On Wednesday of last week I was only registered for two classes.
Not too dramatic, I know, but for me, under-enrollment was traumatizing. Advanced Registration had never failed me in the past. Somehow, for five semesters I weaseled my way through the maze of Penn InTouch into four not–too-early, not–too–hard courses and was there in a safe middle row desk browsing Buzzfeed from day one.
This time around, things were different. I was rejected by professor after professor in a disappointing round of academic speed–dating, sent all the way back to Pine St. without even a syllabus to keep me warm at night. And it freaked me out.
After calling my mom nearly 100 times to whine about the uncertainty of my future, Friday came and went. On Saturday morning I got an email that rush was postponed; it was the third loss in as many weeks.
Instantly, I realized my little problem was one I should feel lucky to face.
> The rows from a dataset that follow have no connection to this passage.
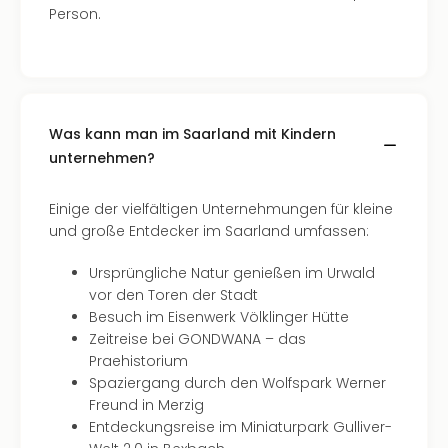
Fest
Person.
Stör
Fest
Mus
Fuld
Are
di
Was kann man im Saarland mit Kindern
Ver
unternehmen?
alle
Ang
Einige der vielfältigen Unternehmungen für kleine
Musi
und große Entdecker im Saarland umfassen:
Musi
Ham
Ursprüngliche Natur genießen im Urwald
alle
vor den Toren der Stadt
Ang
Besuch im Eisenwerk Völklinger Hütte
Kultu
Zeitreise bei GONDWANA – das
&
Praehistorium
Spor
Spaziergang durch den Wolfspark Werner
Mus
Freund in Merzig
Tec
Entdeckungsreise im Miniaturpark Gulliver-
Sins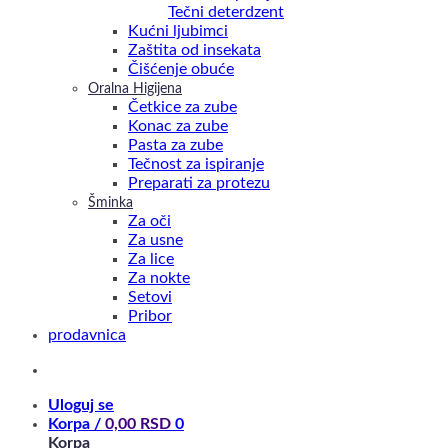
Tečni deterdzent
Kućni ljubimci
Zaštita od insekata
Čišćenje obuće
Oralna Higijena
Četkice za zube
Konac za zube
Pasta za zube
Tečnost za ispiranje
Preparati za protezu
Šminka
Za oči
Za usne
Za lice
Za nokte
Setovi
Pribor
prodavnica
Uloguj se
Korpa /
0,00
RSD
0
Korpa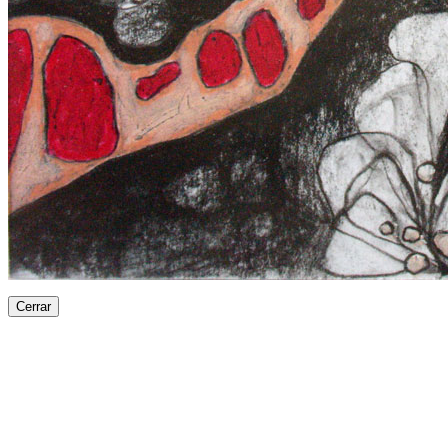
Cerrar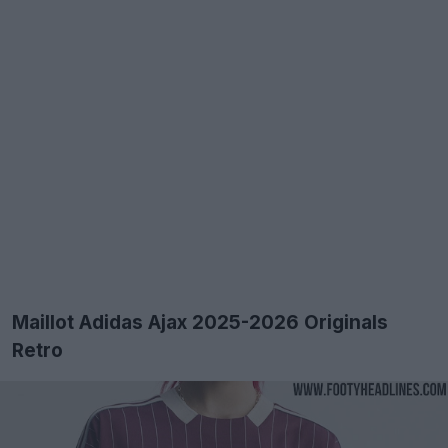
Maillot Adidas Ajax 2025-2026 Originals
Retro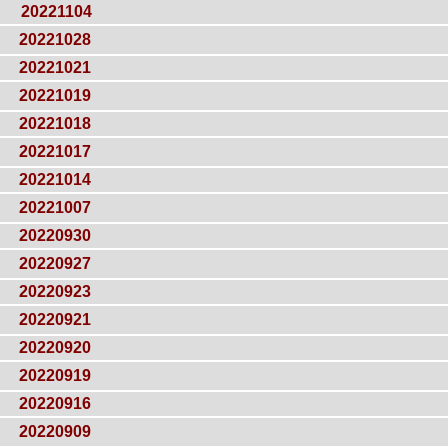
20221104
20221028
20221021
20221019
20221018
20221017
20221014
20221007
20220930
20220927
20220923
20220921
20220920
20220919
20220916
20220909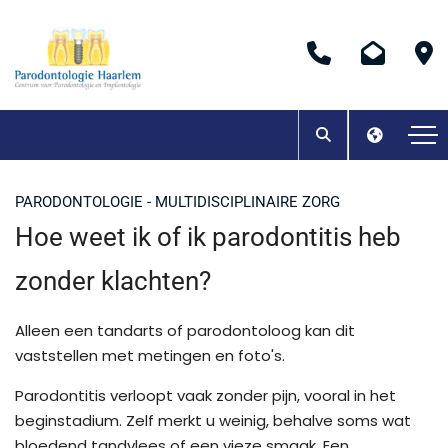
PARODONTOLOGIE - MULTIDISCIPLINAIRE ZORG
Hoe weet ik of ik parodontitis heb
zonder klachten?
Alleen een tandarts of parodontoloog kan dit
vaststellen met metingen en foto's.
Parodontitis verloopt vaak zonder pijn, vooral in het
beginstadium. Zelf merkt u weinig, behalve soms wat
bloedend tandvlees of een vieze smaak. Een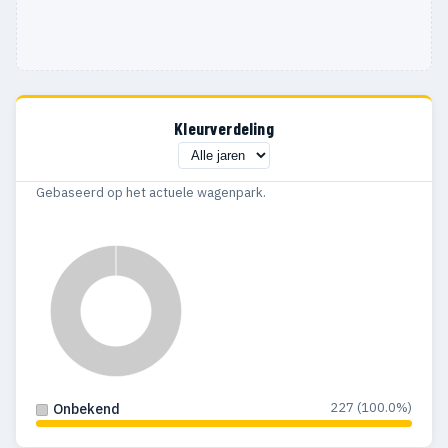
Kleurverdeling
Gebaseerd op het actuele wagenpark.
227 (100.0%)
Onbekend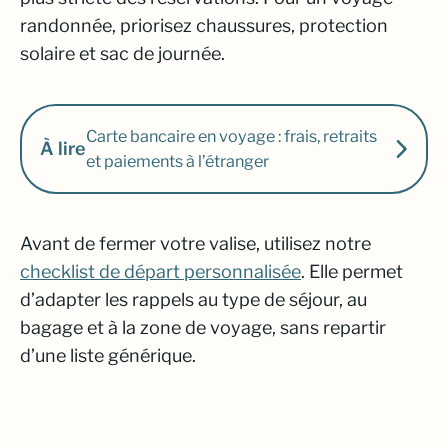
randonnée, priorisez chaussures, protection
solaire et sac de journée.
Carte bancaire en voyage : frais, retraits
À lire
et paiements à l’étranger
Avant de fermer votre valise, utilisez notre
checklist de départ personnalisée
. Elle permet
d’adapter les rappels au type de séjour, au
bagage et à la zone de voyage, sans repartir
d’une liste générique.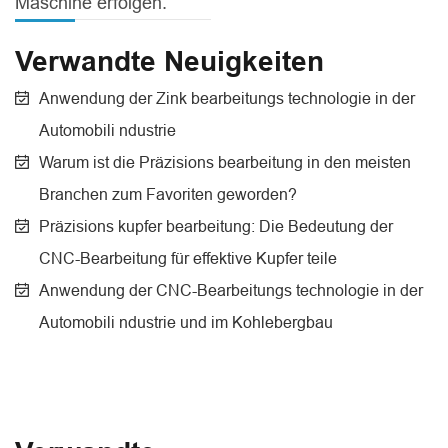
Maschine erfolgen.
Verwandte Neuigkeiten
Anwendung der Zink bearbeitungs technologie in der
Automobili ndustrie
Warum ist die Präzisions bearbeitung in den meisten
Branchen zum Favoriten geworden?
Präzisions kupfer bearbeitung: Die Bedeutung der
CNC-Bearbeitung für effektive Kupfer teile
Anwendung der CNC-Bearbeitungs technologie in der
Automobili ndustrie und im Kohlebergbau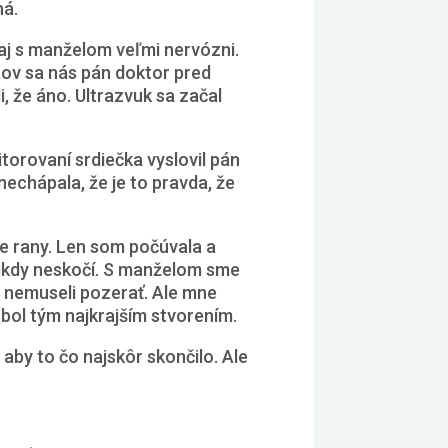
ná.
 aj s manželom veľmi nervózni.
stov sa nás pán doktor pred
, že áno. Ultrazvuk sa začal
itorovaní srdiečka vyslovil pán
echápala, že je to pravda, že
ie rany. Len som počúvala a
nikdy neskočí. S manželom sme
u nemuseli pozerať. Ale mne
a bol tým najkrajším stvorením.
 aby to čo najskôr skončilo. Ale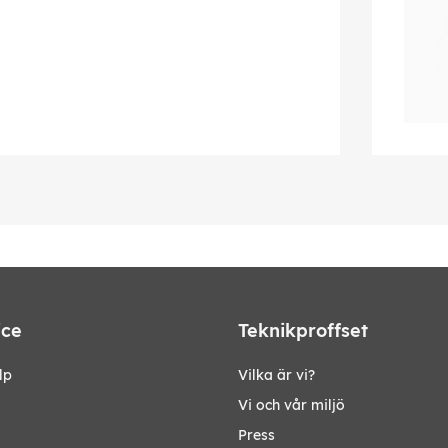
ice
Teknikproffset
lp
Vilka är vi?
Vi och vår miljö
Press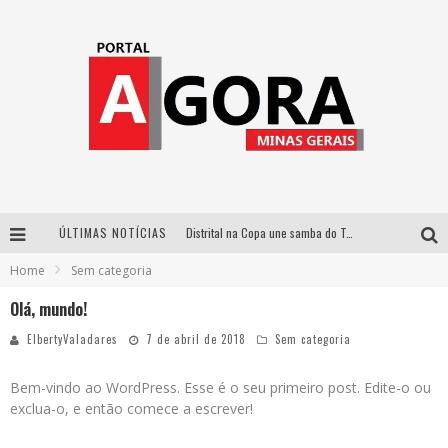
ÚLTIMAS NOTÍCIAS
Distrital na Copa une samba do Trem dos Onze, acervo do Museu do Mineirão e transmissão em 4K para duelo contra o Haiti
Home
Sem categoria
Votação popular no G1 vai definir qual artista do palco Talentos da Terra se apresentará no palco principal do Pedro Leopoldo Rodeio Show em 2027
Olá, mundo!
Cidade Junina abre as portas para toda a família com a “Cidadezinha” neste sábado
ElbertyValadares
7 de abril de 2018
Sem categoria
Zeca Baleiro e Swami Jr. estreiam em Belo Horizonte o show em homenagem a Dolores Duran, marcando o encerramento da edição comemorativa dos dez anos do projeto “Uma voz, um instrumento”
Bem-vindo ao WordPress. Esse é o seu primeiro post. Edite-o ou
exclua-o, e então comece a escrever!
The uncertainty of classes, rush, OCR or whatever else you’re worrying about is nothing compared to the uncertainty of life—the one uncertainty we’re not usually complaining about to our moms or friends or academic advisors. When a spot opens up in the recitation you've been waiting for, you probably don’t think it’s because someone else won’t ever get the chance to come back to school.
Now that my schedule is adequately full, I’m thinking about those students. I know that while I may be nearly done with graduation requirements, others didn’t make it as far. This first letter is for them.